We all have one somewhere in our collection. An album that we love but the would-be tastemakers of rock and roll say we should shun like the plague. Some think Dylan‘s Self Portrait is a masterpiece. There are people who like the StonesDirty Work. Why, I know someone who actually thinks that Anderson, Wakeman, Bruford, and Howe is the greatest Yes album ever. I question his sanity, even as a devoted Yes fan myself, but there you are.

The year is 1987. Things were ugly in the Pink Floyd camp. Roger Waters and David Gilmour were no longer on speaking terms, Richard Wright was tooting up coke on his sailboat, and Nick Mason was polishing his prized and enviable classic car collection.
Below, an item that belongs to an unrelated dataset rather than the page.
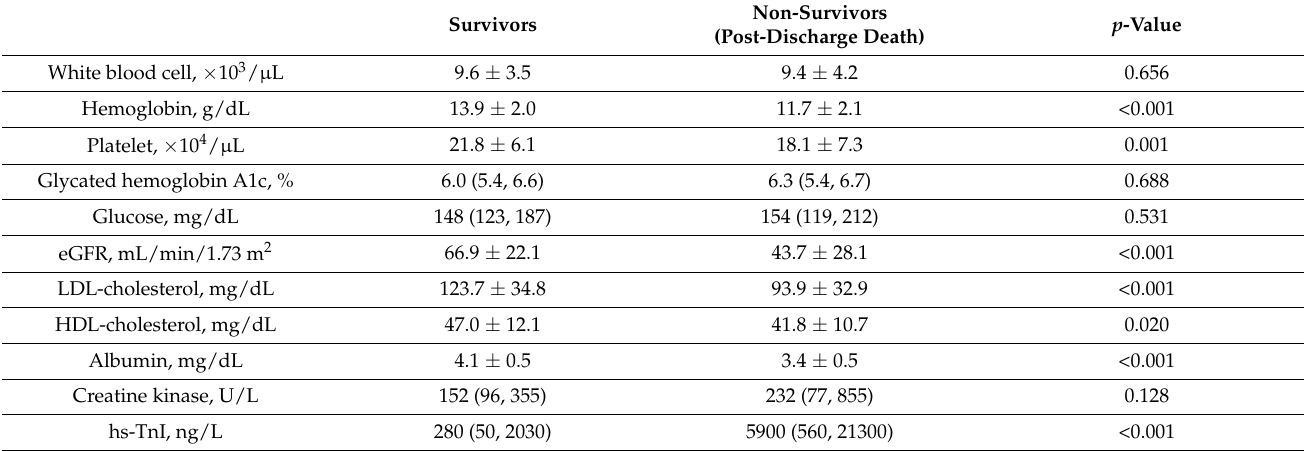
Table 2. Univariate analysis of laboratory variables associated with post-discharge death.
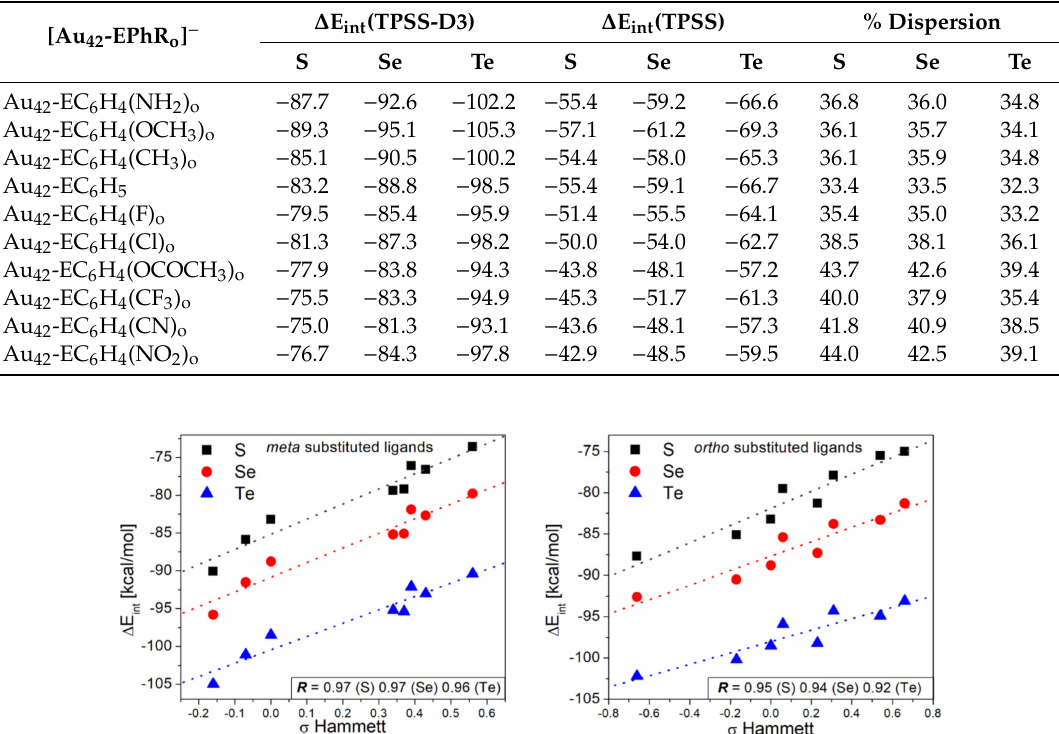
Table 1. Interaction energies between Au 42 and ortho substituted chalcogen (E = S, Se, Te). The energies listed correspond to the total interaction energies ( ∆ E int (TPSS-D3)) and without the dispersion contribution ( ∆ E int (TPSS)). The percentage of dispersion term is included. All energies are in kcal / mol.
Nothing had been done since the release of  the tepid and strained The Final Cut, in 1983, and Floyd seemed to have come to a bitter and acrimonious end. However, something unexpected happened. Gilmour had been working on a solo album, but he changed his mind and devoted his efforts to a revived Pink Floyd. Against admonishments by Roger Waters, he brought Mason and Wright back on board, brought in The Wall collaborator Bob Ezrin to produce, and released A Momentary Lapse of Reason in September. Waters snorted in derision as he prepared a lawsuit over Gilmour’s seemingly unauthorized use of the Pink Floyd name. Reviewers were not kind but buyers didn’t care: the album was a multi-platinum smash and the subsequent tour was a monster.

To this day, people have written off A Momentary Lapse of Reason as weak and unimaginative fake Pink Floyd,a glorified Gilmour solo album, and a patchwork affair overly dependent on outside help. Never mind that Pink Floyd used soul-sister vocal sweetening, guest vocalists, and horn players since Dark Side of the Moon, not to mention an orchestra on The Wall. Ignore the fact that The Final Cut was basically a Roger Waters solo album with Mason and Gilmore as backing musicians and Wright left out in the cold. Me? I think Reason, while not perfect, is a pretty good album overall that largely manages to capture the grandeur and weight of latter-day Pink Floyd at its best. I’d rather listen to it than The Final Cut, Atom Heart Mother, and at least half of The Wall.

So what do you folks think about A Momentary Lapse of Reason? Also, what other album do you love that you’re supposed to hate?